Bisakah Anda meneruskan teks tentang usulan penundaan pemilu dan perpanjangan masa jabatan Presiden Joko Widodo, mulai setelah kalimat terakhir yang tampil?

::: BAGIAN TEKS

Berikutnya, Ketua Umum Partai Golkar, Airlangga Hartarto, mengatakan akan meneruskan aspirasi petani di Siak, Riau, yang meminta perpanjangan masa jabatan Presiden Joko Widodo. Terakhir, Ketua Umum Partai Amanat Nasional, Zulkifli Hasan, yang menambahkan argumentasi invasi Rusia ke Ukraina dalam pertimbangan penundaan pemilihan umum, selain alasan ekonomi.
Sebagai catatan, PKB dan PAN merupakan dua partai yang lahir pada awal era reformasi—saat itu tuntutan utamanya adalah pembatasan masa jabatan presiden.
Menurut Mu’ti, seharusnya mereka konsisten menjalankan amanat konstitusi serta mengutamakan kepentingan bangsa dan negara. Dia juga meminta partai lain tak goyah akibat tekanan dari berbagai pihak yang ingin memperpanjang masa jabatan Presiden Joko Widodo hingga 2027.

::::::
::: INFORMASI YANG DIBERIKAN

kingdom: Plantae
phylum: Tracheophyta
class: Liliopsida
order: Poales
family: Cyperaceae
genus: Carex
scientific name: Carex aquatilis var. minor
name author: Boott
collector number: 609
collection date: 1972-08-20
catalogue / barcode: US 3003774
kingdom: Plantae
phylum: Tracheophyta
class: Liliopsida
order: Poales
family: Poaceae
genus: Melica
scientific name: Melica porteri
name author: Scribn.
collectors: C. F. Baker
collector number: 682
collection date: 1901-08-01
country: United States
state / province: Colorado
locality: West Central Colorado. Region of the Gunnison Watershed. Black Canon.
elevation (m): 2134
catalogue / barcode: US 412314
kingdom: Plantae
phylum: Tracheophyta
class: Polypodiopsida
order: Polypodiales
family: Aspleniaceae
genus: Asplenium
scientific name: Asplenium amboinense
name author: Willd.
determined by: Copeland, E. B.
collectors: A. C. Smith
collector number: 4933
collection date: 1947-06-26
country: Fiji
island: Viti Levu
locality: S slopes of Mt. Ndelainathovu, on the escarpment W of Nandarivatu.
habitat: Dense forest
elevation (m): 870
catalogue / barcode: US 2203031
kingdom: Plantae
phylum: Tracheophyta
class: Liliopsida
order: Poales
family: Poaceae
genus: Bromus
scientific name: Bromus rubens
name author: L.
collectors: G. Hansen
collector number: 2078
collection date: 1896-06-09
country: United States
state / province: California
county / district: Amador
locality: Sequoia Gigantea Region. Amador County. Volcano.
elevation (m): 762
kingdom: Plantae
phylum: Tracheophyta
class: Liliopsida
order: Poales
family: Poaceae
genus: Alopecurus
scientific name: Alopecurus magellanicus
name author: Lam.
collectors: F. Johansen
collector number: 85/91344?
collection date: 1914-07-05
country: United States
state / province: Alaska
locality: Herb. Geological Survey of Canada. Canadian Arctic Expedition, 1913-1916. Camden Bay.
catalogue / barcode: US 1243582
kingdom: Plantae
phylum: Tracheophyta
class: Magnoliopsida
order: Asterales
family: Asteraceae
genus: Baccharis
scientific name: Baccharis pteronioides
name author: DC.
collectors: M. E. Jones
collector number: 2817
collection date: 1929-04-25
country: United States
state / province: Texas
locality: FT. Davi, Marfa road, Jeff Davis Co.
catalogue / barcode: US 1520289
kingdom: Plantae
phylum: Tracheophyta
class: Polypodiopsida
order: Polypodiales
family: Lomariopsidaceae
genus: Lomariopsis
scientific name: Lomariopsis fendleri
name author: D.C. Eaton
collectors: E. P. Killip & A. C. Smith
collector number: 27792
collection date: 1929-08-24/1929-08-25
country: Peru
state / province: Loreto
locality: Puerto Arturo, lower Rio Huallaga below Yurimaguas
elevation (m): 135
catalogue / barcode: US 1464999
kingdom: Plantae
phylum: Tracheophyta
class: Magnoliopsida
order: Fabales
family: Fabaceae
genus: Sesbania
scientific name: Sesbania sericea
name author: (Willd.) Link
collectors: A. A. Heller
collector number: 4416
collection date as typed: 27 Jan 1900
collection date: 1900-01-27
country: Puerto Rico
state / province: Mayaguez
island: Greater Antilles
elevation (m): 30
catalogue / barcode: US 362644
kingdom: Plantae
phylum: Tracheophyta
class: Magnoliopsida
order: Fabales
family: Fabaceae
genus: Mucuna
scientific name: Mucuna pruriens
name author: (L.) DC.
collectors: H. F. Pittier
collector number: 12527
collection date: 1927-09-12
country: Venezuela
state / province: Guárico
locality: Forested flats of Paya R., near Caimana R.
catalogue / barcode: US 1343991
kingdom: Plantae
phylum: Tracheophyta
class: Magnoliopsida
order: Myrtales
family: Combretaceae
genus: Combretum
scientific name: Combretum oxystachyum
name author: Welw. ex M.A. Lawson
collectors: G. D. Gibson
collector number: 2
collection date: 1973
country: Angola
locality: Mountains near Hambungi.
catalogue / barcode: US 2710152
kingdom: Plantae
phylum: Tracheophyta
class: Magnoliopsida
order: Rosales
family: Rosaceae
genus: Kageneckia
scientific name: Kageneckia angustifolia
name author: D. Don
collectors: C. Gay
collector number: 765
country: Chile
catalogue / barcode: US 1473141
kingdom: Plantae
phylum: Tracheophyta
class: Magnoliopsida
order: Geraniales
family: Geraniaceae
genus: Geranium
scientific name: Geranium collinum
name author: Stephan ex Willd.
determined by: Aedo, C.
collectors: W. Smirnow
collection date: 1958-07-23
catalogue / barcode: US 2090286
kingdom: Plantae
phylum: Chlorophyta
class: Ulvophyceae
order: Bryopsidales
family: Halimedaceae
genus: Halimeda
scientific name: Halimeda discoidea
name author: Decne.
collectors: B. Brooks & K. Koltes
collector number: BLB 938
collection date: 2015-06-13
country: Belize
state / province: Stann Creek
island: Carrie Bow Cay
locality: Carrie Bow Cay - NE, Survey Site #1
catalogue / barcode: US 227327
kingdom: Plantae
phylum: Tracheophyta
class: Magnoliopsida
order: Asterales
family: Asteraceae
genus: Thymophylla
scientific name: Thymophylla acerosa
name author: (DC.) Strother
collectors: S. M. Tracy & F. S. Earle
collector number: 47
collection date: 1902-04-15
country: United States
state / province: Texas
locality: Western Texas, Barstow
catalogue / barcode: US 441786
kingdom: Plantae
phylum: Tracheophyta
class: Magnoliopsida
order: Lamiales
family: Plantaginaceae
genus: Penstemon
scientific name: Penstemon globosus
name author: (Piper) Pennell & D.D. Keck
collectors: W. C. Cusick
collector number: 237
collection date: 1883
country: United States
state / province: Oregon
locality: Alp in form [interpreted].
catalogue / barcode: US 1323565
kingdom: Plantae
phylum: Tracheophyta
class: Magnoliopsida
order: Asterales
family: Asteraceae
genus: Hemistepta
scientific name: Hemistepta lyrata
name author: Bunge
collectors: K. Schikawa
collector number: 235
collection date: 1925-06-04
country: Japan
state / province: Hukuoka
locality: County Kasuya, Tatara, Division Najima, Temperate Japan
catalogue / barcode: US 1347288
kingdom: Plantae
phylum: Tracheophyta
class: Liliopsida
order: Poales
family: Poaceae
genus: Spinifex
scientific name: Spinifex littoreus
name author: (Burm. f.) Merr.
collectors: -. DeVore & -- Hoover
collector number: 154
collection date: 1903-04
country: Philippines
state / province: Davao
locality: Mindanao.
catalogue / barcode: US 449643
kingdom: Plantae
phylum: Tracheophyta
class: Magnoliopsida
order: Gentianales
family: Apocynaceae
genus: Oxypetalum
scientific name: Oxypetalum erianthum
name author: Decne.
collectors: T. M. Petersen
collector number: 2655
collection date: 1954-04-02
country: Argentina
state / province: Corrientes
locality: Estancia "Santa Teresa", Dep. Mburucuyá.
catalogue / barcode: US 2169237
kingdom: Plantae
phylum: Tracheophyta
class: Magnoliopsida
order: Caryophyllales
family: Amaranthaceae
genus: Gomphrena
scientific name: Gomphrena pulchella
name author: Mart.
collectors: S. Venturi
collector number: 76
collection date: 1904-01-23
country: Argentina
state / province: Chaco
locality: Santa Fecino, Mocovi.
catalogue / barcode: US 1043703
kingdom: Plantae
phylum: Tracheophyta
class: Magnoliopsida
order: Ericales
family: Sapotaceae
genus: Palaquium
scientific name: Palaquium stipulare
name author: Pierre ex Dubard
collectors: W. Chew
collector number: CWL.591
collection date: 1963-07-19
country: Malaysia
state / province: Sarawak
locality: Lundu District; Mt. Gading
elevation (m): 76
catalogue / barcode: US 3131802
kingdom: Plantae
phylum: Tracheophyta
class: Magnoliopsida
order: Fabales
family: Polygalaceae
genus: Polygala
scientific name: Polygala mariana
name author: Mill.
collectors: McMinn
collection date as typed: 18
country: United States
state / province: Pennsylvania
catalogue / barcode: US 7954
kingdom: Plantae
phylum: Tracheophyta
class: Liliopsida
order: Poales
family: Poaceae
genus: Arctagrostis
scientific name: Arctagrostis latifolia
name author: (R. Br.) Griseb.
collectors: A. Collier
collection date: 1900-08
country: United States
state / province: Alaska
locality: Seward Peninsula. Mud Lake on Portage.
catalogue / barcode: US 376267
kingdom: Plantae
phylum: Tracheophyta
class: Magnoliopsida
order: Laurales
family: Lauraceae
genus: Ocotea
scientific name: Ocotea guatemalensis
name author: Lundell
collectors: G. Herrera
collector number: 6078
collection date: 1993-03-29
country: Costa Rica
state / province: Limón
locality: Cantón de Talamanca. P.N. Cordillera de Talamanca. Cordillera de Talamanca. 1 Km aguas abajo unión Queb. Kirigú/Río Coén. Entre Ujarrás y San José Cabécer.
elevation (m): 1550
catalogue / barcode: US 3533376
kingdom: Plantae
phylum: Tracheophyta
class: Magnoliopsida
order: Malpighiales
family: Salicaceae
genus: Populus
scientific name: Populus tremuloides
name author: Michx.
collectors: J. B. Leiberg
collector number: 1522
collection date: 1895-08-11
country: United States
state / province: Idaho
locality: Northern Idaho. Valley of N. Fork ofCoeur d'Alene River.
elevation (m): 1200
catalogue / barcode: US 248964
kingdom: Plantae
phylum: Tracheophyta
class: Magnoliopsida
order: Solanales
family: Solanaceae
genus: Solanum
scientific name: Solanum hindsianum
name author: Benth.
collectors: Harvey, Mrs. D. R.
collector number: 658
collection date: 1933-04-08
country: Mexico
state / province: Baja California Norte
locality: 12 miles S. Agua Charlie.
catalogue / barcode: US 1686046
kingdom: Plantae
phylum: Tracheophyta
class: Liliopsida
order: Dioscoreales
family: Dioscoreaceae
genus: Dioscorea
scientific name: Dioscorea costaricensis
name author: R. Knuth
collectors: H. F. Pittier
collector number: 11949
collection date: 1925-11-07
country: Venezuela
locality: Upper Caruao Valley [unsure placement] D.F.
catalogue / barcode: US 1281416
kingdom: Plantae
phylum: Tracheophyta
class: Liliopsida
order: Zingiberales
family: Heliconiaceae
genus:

::::::

◆ KOTAK JAWABAN
Ketua Pimpinan Pusat Muhammadiyah Bidang Hukum, Hak Asasi Manusia, dan Kebijakan Publik, Busyro Muqoddas, menilai gagasan penundaan pemilu merupakan bentuk pelecehan terhadap kedaulatan rakyat dan demokrasi. Hal itu sebelas-dua belas dengan ide memperpanjang masa jabatan presiden.
“Bisa semakin memperparah kualitas kepemimpinan. Yang menjadi korban adalah rakyat dan sumber daya alam,” kata Busyro, Senin (28/2).
Menurut dia, jika tak setuju akan ide itu, semestinya Presiden Joko Widodo angkat bicara. Sikap diam Presiden dia anggap sebagai bagian dari pembiaran bola panas ini menggelinding ke mana-mana. Busyro menyarankan Presiden memberikan pernyataan publik pada pekan ini. Hal ini juga merupakan bagian dari ikhtiar mencegah terbentuknya pembelahan dalam masyarakat.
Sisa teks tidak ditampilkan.